Jujur saya sangat kaget, sepanjang ingatan pendek saya, belum ada satupun pejabat tinggi negara sejak orde baru diserang orang tak dikenal. Peristiwa serupa seperti percobaan pembunuhan presiden Soekarno sudah lama sekali terjadi dan rasanya belum pernah sekalipun terulang hingga hari ini.
Kalau boleh jujur, bangsa kita memang sedang sakit mental. Puncaknya tragedi Wiranto ini yang seolah merupakan gunung es dari ribuan persoalan penyakit mental yang sedang diidap oleh anak-anak bangsa.
Kekerasan bahkan hingga menghilangkan nyawa seseorang sekarang kerap kali terjadi hanya karena persoalan sepele. Belum lagi cara berbicara yang sudah kelewat batas kesopanan dan kewajaran, tidak hanya dimiliki para buzzer saja tapi sudah merambah hingga anggota dewan yang terhormat.
Kesehatan mental tidak melulu mengenai kesehatan jiwa saja, tetapi juga menyangkut sikap dan perilaku manusia sehari-hari. Penyakit mental tidak hanya diderita oleh orang gila atau kurang waras saja, tetapi juga orang yang tampak waras, bahkan pintar dan cerdik pandai sekalipun.
Sudah sering kita dengar, terakhir seorang dosen yang notabene adalah orang pandai, bisa terjebak menjadi teroris hanya karena keyakinan yang berlebihan menutupi akal sehatnya.
Penyakit mental tidak mengenal orang pintar atau bodoh, kaya atau miskin, pejabat atau rakyat jelata. Semua bisa terpapar bila sudah menyangkut fanatisme yang berlebihan terhadap apa yang diyakininya benar.
Tak peduli apakah itu cebong atau kampret, radikal atau liberal, semua sama saja. Apapun benderanya bila sudah terpapar penyakit mental, sulit untuk disembuhkan bahkan oleh rekan-rekannya sendiri.
Orang jadi mudah terpapar hoaks yang diyakininya benar, diamplifikasi kepada teman-teman satu ideologinya, lalu sama-sama memusuhi orang yang berbeda pandangan.

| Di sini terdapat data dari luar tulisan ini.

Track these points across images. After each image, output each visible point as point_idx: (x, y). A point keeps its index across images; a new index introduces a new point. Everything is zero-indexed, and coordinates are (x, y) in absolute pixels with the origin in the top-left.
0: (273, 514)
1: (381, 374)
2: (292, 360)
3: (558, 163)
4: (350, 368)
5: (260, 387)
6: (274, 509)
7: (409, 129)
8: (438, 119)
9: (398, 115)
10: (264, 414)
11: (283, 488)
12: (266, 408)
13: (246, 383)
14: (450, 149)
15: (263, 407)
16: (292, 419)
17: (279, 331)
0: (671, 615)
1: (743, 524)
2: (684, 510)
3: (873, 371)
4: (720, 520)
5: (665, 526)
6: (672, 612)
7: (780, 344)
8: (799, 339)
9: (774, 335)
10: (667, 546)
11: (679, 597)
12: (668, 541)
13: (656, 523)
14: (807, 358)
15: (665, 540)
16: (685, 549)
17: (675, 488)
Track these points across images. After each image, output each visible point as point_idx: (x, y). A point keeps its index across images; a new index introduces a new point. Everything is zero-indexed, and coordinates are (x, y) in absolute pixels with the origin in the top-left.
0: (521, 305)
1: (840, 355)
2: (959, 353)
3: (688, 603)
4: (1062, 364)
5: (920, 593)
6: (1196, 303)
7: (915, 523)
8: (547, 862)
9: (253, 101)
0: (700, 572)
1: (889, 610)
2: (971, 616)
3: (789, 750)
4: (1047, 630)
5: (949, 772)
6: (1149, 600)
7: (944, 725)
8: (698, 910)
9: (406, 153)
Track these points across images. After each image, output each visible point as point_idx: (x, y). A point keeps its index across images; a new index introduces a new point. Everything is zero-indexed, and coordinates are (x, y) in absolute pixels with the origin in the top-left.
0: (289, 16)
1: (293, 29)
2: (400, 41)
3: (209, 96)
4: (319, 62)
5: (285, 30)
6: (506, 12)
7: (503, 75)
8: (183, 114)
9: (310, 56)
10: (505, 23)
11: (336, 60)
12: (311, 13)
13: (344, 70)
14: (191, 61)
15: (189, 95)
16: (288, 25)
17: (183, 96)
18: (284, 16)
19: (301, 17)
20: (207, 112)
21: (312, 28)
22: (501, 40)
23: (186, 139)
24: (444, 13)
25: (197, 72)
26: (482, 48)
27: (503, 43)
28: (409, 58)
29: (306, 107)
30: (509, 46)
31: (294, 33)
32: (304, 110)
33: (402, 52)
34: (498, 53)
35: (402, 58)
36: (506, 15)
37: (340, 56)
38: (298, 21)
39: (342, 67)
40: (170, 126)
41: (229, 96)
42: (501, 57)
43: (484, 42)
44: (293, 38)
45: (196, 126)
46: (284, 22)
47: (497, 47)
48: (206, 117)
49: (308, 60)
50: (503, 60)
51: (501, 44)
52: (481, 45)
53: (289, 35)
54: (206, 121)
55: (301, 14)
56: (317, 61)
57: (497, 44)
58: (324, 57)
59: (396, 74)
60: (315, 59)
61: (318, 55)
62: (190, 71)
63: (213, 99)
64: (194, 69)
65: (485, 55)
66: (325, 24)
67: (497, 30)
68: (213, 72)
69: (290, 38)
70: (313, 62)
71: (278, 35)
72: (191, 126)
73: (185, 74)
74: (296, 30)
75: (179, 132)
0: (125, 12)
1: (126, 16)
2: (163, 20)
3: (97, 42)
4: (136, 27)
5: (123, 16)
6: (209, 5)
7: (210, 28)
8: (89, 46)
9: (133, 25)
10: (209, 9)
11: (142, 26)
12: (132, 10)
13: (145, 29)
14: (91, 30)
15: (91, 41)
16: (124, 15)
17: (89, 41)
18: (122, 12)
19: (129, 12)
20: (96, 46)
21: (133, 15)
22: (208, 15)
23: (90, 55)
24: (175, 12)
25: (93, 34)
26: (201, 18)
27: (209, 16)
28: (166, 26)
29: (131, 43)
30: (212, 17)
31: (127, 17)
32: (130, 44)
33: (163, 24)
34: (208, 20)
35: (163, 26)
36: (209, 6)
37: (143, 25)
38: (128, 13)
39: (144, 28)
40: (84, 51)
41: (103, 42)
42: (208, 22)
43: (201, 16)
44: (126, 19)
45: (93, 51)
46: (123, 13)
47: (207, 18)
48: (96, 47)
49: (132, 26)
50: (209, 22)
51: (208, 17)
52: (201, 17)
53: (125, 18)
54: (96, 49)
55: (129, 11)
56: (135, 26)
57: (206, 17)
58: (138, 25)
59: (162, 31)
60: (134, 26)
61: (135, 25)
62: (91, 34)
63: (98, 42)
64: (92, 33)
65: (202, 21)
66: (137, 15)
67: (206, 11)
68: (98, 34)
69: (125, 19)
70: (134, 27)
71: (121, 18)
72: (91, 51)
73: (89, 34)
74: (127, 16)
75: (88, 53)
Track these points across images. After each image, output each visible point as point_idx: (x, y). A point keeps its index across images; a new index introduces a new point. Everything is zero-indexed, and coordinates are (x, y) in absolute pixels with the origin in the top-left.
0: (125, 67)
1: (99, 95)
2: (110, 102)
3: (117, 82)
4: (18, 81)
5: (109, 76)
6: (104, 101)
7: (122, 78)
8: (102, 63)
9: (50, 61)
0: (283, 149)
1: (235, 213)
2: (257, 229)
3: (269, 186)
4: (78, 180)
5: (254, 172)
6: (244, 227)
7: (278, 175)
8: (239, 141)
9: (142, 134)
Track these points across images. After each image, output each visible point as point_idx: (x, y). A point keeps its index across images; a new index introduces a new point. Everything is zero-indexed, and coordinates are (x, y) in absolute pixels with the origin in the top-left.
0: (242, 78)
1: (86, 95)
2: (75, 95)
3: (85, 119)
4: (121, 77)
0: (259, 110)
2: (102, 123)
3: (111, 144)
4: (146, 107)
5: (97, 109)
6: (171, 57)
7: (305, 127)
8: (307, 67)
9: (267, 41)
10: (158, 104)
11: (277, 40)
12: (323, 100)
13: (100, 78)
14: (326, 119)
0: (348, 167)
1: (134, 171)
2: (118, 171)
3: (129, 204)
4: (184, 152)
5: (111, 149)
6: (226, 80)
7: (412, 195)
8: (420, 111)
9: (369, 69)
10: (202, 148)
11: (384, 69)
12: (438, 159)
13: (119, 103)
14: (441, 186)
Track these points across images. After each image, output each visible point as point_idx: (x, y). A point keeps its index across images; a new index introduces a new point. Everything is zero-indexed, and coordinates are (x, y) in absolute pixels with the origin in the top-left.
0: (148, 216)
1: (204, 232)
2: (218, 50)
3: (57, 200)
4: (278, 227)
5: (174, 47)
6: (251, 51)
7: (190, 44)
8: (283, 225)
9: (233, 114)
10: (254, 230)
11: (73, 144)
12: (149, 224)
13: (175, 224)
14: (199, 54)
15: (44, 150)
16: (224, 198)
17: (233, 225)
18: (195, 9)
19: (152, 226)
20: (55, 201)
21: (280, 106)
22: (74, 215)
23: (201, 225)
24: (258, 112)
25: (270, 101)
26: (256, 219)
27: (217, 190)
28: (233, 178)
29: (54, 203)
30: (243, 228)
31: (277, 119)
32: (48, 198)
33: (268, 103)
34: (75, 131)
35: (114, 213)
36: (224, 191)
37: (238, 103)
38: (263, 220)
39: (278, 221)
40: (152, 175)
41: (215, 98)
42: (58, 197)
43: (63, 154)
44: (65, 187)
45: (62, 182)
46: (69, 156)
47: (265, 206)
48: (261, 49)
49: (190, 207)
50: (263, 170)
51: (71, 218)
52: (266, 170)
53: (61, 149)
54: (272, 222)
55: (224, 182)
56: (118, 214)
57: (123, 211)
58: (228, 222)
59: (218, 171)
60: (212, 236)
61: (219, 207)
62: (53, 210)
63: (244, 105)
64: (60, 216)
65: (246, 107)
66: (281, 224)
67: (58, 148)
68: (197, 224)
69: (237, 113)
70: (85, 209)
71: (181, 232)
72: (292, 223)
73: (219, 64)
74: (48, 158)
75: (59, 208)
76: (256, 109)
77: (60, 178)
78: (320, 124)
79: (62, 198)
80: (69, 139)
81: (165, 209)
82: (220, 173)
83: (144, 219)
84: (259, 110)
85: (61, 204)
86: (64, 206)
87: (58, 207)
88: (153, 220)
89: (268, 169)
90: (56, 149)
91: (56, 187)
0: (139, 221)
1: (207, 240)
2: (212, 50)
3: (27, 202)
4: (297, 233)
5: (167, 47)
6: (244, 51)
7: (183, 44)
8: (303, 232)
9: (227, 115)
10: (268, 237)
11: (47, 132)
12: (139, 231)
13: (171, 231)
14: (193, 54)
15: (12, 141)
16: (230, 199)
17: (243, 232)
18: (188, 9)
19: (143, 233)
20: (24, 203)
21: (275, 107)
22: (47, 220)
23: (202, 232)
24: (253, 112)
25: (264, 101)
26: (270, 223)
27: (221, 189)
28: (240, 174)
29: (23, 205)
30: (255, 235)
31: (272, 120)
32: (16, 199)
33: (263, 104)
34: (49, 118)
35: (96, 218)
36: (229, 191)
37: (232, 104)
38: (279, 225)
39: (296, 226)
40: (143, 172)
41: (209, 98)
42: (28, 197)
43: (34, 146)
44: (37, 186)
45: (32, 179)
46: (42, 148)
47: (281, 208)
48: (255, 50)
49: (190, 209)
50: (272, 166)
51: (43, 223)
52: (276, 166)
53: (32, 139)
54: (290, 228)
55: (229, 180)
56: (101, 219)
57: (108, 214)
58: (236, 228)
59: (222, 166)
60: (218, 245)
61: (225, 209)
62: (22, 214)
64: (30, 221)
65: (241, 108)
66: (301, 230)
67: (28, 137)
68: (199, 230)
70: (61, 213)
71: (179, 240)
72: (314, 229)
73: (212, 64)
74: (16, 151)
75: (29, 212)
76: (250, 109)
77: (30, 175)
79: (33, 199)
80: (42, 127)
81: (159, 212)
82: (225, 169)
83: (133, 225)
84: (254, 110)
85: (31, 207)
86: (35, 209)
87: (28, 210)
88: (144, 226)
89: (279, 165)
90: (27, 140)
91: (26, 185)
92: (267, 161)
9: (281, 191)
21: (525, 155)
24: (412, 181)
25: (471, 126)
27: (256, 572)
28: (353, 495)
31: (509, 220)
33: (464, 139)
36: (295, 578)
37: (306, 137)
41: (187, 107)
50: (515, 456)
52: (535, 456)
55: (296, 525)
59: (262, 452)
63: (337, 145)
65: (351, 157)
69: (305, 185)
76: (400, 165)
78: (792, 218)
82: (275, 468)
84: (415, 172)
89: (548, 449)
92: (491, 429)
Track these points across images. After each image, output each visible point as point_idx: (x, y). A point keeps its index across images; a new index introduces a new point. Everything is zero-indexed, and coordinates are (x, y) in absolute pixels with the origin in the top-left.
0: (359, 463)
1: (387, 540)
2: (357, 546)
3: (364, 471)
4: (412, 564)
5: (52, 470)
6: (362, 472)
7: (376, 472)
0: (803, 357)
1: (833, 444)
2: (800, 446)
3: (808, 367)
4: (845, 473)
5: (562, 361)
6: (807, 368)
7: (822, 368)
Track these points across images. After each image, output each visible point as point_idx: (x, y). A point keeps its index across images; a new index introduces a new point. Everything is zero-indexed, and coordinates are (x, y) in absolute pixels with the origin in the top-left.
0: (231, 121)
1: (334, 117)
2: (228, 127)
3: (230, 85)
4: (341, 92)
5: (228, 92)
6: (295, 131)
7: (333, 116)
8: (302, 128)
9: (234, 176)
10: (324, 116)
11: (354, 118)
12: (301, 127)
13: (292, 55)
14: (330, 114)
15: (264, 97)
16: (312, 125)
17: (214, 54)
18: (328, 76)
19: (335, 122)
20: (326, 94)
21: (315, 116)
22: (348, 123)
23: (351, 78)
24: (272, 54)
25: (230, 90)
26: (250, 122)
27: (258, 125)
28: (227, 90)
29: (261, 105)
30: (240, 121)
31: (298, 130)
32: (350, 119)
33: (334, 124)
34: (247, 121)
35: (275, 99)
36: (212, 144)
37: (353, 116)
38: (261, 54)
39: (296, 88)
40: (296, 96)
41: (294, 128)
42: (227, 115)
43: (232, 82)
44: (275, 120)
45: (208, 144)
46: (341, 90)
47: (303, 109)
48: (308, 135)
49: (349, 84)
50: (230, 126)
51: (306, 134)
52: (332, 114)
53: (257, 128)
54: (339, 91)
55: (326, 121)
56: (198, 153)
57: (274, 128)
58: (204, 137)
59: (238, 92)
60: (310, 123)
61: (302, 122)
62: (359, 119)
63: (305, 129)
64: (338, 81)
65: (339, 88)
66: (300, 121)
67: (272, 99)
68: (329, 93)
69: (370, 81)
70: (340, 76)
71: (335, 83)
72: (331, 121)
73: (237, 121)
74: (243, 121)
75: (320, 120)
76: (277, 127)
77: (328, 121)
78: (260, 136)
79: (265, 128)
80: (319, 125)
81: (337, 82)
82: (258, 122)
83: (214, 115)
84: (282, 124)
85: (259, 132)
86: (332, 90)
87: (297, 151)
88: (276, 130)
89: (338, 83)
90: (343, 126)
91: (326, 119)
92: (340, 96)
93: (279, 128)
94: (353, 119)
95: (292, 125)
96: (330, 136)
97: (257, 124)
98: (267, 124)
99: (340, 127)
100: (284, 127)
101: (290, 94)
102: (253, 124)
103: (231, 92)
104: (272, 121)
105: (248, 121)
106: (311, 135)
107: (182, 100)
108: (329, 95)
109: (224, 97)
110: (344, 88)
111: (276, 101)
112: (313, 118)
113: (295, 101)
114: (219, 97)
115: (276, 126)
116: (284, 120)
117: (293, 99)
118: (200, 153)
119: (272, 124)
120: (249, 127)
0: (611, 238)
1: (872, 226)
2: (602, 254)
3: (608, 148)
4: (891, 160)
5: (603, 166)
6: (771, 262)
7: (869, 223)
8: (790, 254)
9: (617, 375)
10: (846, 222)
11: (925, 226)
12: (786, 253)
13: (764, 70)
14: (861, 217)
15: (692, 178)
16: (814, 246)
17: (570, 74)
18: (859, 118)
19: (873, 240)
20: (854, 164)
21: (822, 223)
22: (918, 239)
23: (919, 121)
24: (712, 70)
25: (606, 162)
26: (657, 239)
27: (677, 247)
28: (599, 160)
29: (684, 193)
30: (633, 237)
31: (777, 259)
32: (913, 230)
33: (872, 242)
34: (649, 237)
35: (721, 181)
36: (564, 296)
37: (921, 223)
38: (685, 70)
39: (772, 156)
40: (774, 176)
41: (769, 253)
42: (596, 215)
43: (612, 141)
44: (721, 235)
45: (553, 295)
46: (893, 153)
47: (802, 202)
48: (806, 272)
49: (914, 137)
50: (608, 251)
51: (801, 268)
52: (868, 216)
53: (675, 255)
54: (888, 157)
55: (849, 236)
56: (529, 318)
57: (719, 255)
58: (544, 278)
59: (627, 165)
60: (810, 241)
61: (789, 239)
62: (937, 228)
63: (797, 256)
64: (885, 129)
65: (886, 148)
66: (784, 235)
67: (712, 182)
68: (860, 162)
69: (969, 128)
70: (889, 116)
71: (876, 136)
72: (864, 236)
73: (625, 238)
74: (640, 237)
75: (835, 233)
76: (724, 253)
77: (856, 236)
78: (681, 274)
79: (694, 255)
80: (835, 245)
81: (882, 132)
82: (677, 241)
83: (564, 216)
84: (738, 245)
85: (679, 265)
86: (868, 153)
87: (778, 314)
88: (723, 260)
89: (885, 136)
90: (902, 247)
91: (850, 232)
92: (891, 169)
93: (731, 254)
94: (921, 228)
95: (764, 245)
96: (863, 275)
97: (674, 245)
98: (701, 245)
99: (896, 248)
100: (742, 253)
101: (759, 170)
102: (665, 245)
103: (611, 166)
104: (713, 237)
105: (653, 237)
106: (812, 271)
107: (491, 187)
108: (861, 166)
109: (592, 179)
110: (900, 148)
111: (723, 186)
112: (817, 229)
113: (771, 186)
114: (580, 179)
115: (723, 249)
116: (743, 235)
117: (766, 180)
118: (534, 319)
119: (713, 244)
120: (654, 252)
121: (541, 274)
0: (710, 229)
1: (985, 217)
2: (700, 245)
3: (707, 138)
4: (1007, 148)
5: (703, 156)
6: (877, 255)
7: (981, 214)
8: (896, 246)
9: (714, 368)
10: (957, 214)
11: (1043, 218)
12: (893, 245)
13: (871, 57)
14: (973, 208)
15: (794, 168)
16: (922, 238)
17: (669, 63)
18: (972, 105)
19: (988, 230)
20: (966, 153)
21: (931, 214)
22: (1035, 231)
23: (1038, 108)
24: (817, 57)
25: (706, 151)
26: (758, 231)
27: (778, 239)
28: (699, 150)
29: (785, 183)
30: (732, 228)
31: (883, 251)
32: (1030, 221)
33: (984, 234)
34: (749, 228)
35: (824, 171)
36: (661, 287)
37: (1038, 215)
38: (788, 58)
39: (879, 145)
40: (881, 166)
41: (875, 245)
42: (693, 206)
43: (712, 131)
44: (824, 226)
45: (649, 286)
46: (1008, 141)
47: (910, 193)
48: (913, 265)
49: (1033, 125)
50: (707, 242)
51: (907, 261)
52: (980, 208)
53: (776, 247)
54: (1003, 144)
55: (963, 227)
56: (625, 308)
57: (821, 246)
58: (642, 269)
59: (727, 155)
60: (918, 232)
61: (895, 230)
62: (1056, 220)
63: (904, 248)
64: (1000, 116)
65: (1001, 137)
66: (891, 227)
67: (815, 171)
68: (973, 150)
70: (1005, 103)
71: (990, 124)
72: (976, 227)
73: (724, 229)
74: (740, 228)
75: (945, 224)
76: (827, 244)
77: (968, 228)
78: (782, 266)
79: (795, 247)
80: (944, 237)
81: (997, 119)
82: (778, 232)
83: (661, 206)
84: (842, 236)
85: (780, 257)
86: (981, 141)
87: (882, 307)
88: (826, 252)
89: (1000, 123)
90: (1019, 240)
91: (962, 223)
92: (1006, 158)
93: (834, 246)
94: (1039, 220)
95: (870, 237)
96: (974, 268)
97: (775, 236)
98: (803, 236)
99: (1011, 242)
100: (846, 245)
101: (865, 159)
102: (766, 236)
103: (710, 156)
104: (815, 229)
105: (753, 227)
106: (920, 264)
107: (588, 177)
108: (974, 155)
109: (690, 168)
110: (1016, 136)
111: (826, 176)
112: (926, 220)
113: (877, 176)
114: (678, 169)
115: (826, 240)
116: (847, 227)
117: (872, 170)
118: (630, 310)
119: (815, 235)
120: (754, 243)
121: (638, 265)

Mereka bisa bertindak semaunya sendiri, mulai dari omongan yang tidak hanya ngawur tapi sudah menjurus pada ad hominem alias pembunuhan karakter lawan bicara, hingga kekerasan fisik bahkan sampai pada (percobaan) pembunuhan seperti yang dialami Wiranto.
Revolusi mental yang dicanangkan Presiden Jokowi ketika kampanye lima tahun lalu seolah meredup perlahan. Lagu lama yang hendak dimusnahkan lambat laun kembali merebak seperti korupsi, kolusi, dan nepotisme, bahkan semakin terang benderang.